▶ _DATA PROVIDED_
________

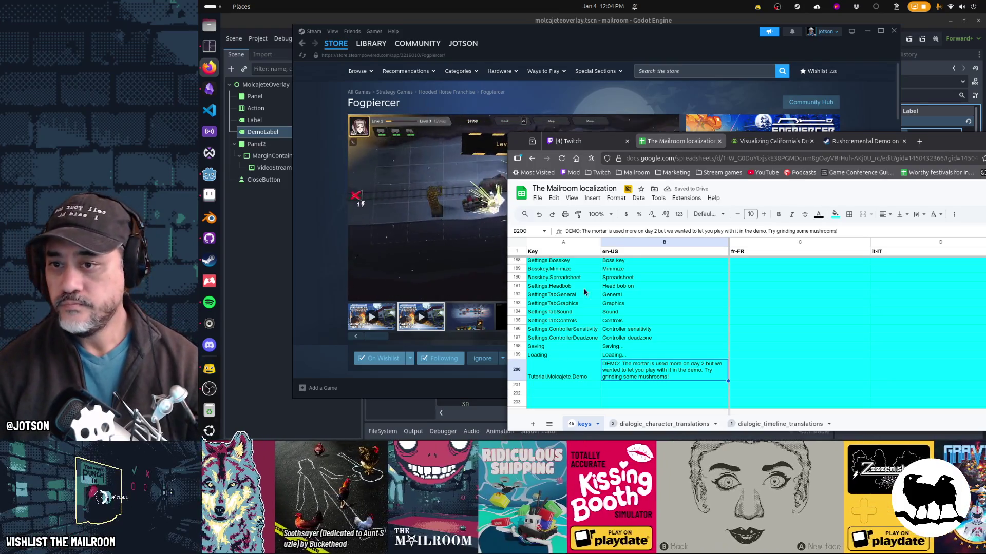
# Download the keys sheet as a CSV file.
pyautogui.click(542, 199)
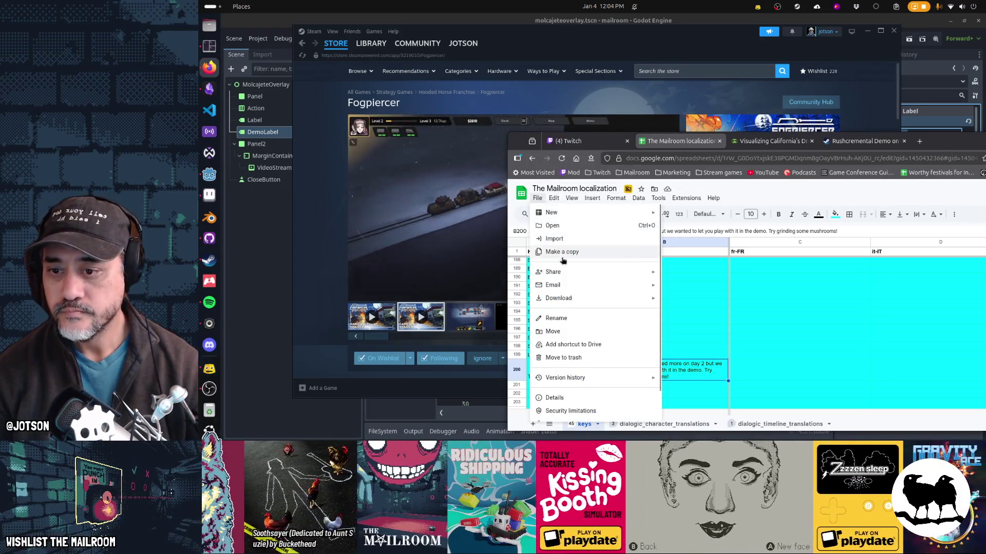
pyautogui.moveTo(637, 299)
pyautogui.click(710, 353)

________

▶ _EXERCISE DIRECTIONS_
Do not include the images; transcribe the rest of the listing exactly.

▶ _TASK ANSWER_
# Download the keys sheet as a CSV file.
pyautogui.click(542, 199)
pyautogui.moveTo(637, 299)
pyautogui.click(710, 353)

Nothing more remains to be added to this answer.